== Aim of the task ==
Output every line of text read from the data below as a JSON list of strings, one string per line, with blank lines omitted. Leave the pictures out of the answer.

== Working data ==
····················

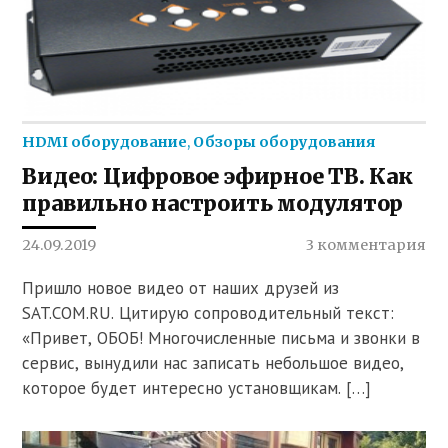
HDMI оборудование
,
Обзоры оборудования
Видео: Цифровое эфирное ТВ. Как
правильно настроить модулятор
24.09.2019
3 комментария
Пришло новое видео от наших друзей из
SAT.COM.RU. Цитирую сопроводительный текст:
«Привет, ОБОБ! Многочисленные письма и звонки в
сервис, вынудили нас записать небольшое видео,
которое будет интересно установщикам. […]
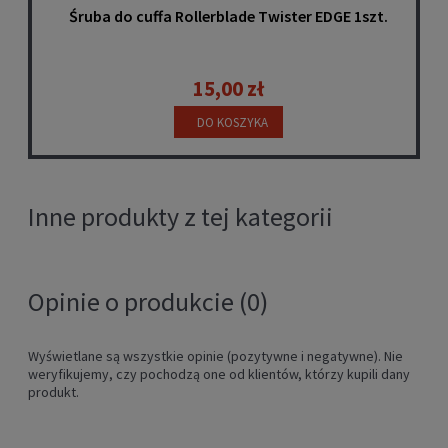
Śruba do cuffa Rollerblade Twister EDGE 1szt.
15,00 zł
DO KOSZYKA
Inne produkty z tej kategorii
Opinie o produkcie (0)
Wyświetlane są wszystkie opinie (pozytywne i negatywne). Nie
weryfikujemy, czy pochodzą one od klientów, którzy kupili dany
produkt.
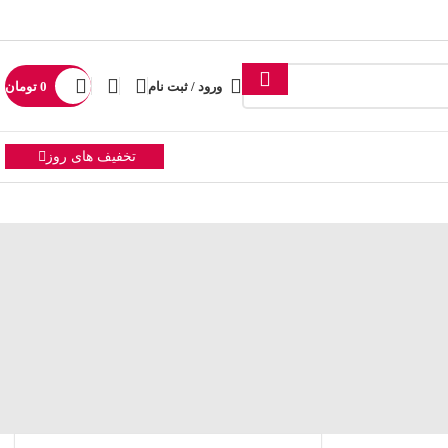
ورود / ثبت نام
0
تومان
تخفیف های روز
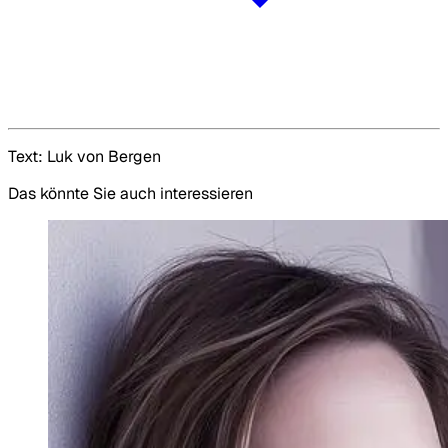
Text: Luk von Bergen
Das könnte Sie auch interessieren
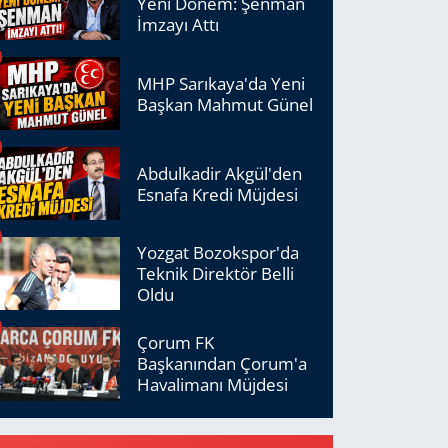
Yeni Dönem: Şenman
İmzayı Attı
MHP Sarıkaya'da Yeni
Başkan Mahmut Günel
Abdulkadir Akgül'den
Esnafa Kredi Müjdesi
Yozgat Bozokspor'da
Teknik Direktör Belli
Oldu
Çorum FK
Başkanından Çorum'a
Havalimanı Müjdesi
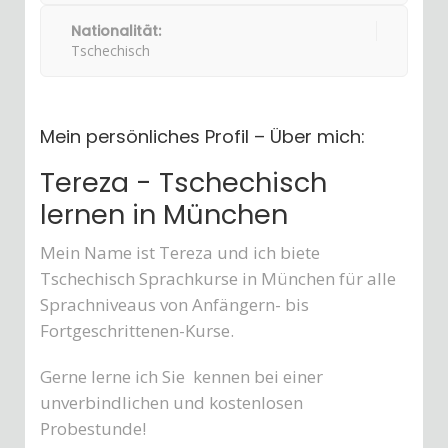
Nationalität:
Tschechisch
Mein persönliches Profil – Über mich:
Tereza - Tschechisch
lernen in München
Mein Name ist Tereza und ich biete
Tschechisch Sprachkurse in München für alle
Sprachniveaus von Anfängern- bis
Fortgeschrittenen-Kurse.
Gerne lerne ich Sie kennen bei einer
unverbindlichen und kostenlosen
Probestunde!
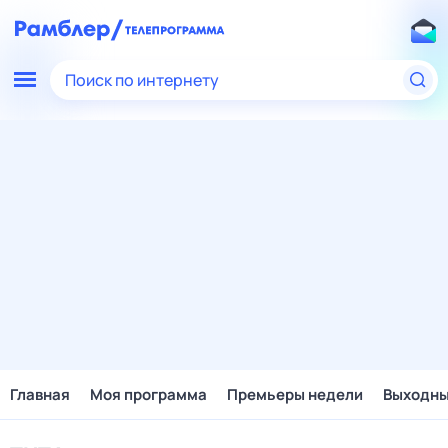
Поиск по интернету
Главная
Моя программа
Премьеры недели
Выходн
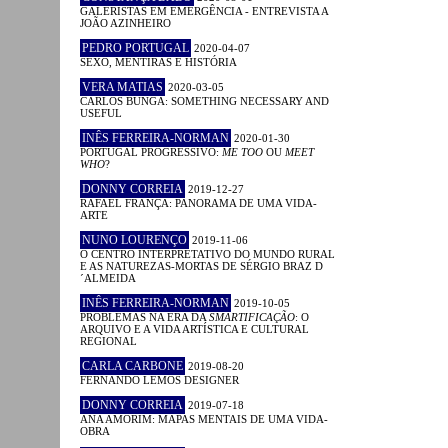
GALERISTAS EM EMERGÊNCIA - ENTREVISTA A
JOÃO AZINHEIRO
PEDRO PORTUGAL
2020-04-07
SEXO, MENTIRAS E HISTÓRIA
VERA MATIAS
2020-03-05
CARLOS BUNGA: SOMETHING NECESSARY AND
USEFUL
INÊS FERREIRA-NORMAN
2020-01-30
PORTUGAL PROGRESSIVO:
ME TOO
OU
MEET
WHO
?
DONNY CORREIA
2019-12-27
RAFAEL FRANÇA: PANORAMA DE UMA VIDA-
ARTE
NUNO LOURENÇO
2019-11-06
O CENTRO INTERPRETATIVO DO MUNDO RURAL
E AS NATUREZAS-MORTAS DE SÉRGIO BRAZ D
´ALMEIDA
INÊS FERREIRA-NORMAN
2019-10-05
PROBLEMAS NA ERA DA
SMARTIFICAÇÃO
: O
ARQUIVO E A VIDA ARTÍSTICA E CULTURAL
REGIONAL
CARLA CARBONE
2019-08-20
FERNANDO LEMOS DESIGNER
DONNY CORREIA
2019-07-18
ANA AMORIM: MAPAS MENTAIS DE UMA VIDA-
OBRA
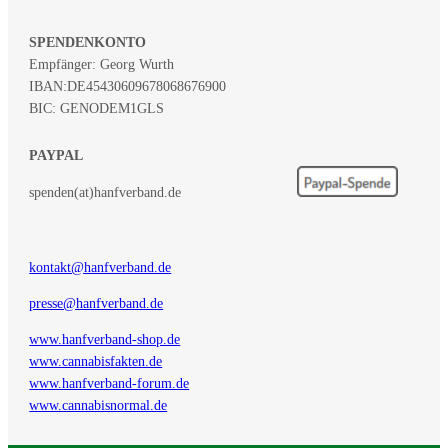
SPENDENKONTO
Empfänger: Georg Wurth
IBAN:
DE45430609678068676900
BIC: GENODEM1GLS
PAYPAL
spenden(at)hanfverband.de
kontakt@hanfverband.de
presse@hanfverband.de
www.hanfverband-shop.de
www.cannabisfakten.de
www.hanfverband-forum.de
www.cannabisnormal.de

····················

== Task result ==
[
  "HDMI оборудование",
  ",",
  "Обзоры оборудования",
  "Видео: Цифровое эфирное ТВ. Как",
  "правильно настроить модулятор",
  "24.09.2019",
  "3 комментария",
  "Пришло новое видео от наших друзей из",
  "SAT.COM.RU. Цитирую сопроводительный текст:",
  "«Привет, ОБОБ! Многочисленные письма и звонки в",
  "сервис, вынудили нас записать небольшое видео,",
  "которое будет интересно установщикам. […]",
  "Śruba do cuffa Rollerblade Twister EDGE 1szt.",
  "15,00 zł",
  "DO KOSZYKA",
  "Inne produkty z tej kategorii",
  "Opinie o produkcie (0)",
  "Wyświetlane są wszystkie opinie (pozytywne i negatywne). Nie",
  "weryfikujemy, czy pochodzą one od klientów, którzy kupili dany",
  "produkt.",
  "ورود / ثبت نام",
  "0",
  "تومان",
  "تخفیف های روز",
  "Text: Luk von Bergen",
  "Das könnte Sie auch interessieren",
  "Yeni Dönem: Şenman",
  "İmzayı Attı",
  "MHP Sarıkaya'da Yeni",
  "Başkan Mahmut Günel",
  "Abdulkadir Akgül'den",
  "Esnafa Kredi Müjdesi",
  "Yozgat Bozokspor'da",
  "Teknik Direktör Belli",
  "Oldu",
  "Çorum FK",
  "Başkanından Çorum'a",
  "Havalimanı Müjdesi",
  "Nationalität:",
  "Tschechisch",
  "Mein persönliches Profil – Über mich:",
  "Tereza - Tschechisch",
  "lernen in München",
  "Mein Name ist Tereza und ich biete",
  "Tschechisch Sprachkurse in München für alle",
  "Sprachniveaus von Anfängern- bis",
  "Fortgeschrittenen-Kurse.",
  "Gerne lerne ich Sie kennen bei einer",
  "unverbindlichen und kostenlosen",
  "Probestunde!",
  "Поиск по интернету",
  "Главная",
  "Моя программа",
  "Премьеры недели",
  "Выходн",
  "GALERISTAS EM EMERGÊNCIA - ENTREVISTA A",
  "JOÃO AZINHEIRO",
  "PEDRO PORTUGAL",
  "2020-04-07",
  "SEXO, MENTIRAS E HISTÓRIA",
  "VERA MATIAS",
  "2020-03-05",
  "CARLOS BUNGA: SOMETHING NECESSARY AND",
  "USEFUL",
  "INÊS FERREIRA-NORMAN",
  "2020-01-30",
  "PORTUGAL PROGRESSIVO:",
  "ME TOO",
  "OU",
  "MEET",
  "WHO",
  "?",
  "DONNY CORREIA",
  "2019-12-27",
  "RAFAEL FRANÇA: PANORAMA DE UMA VIDA-",
  "ARTE",
  "NUNO LOURENÇO",
  "2019-11-06",
  "O CENTRO INTERPRETATIVO DO MUNDO RURAL",
  "E AS NATUREZAS-MORTAS DE SÉRGIO BRAZ D",
  "´ALMEIDA",
  "INÊS FERREIRA-NORMAN",
  "2019-10-05",
  "PROBLEMAS NA ERA DA",
  "SMARTIFICAÇÃO",
  ": O",
  "ARQUIVO E A VIDA ARTÍSTICA E CULTURAL",
  "REGIONAL",
  "CARLA CARBONE",
  "2019-08-20",
  "FERNANDO LEMOS DESIGNER",
  "DONNY CORREIA",
  "2019-07-18",
  "ANA AMORIM: MAPAS MENTAIS DE UMA VIDA-",
  "OBRA",
  "SPENDENKONTO",
  "Empfänger: Georg Wurth",
  "IBAN:",
  "DE45430609678068676900",
  "BIC: GENODEM1GLS",
  "PAYPAL",
  "spenden(at)hanfverband.de",
  "kontakt@hanfverband.de",
  "presse@hanfverband.de",
  "www.hanfverband-shop.de",
  "www.cannabisfakten.de",
  "www.hanfverband-forum.de",
  "www.cannabisnormal.de"
]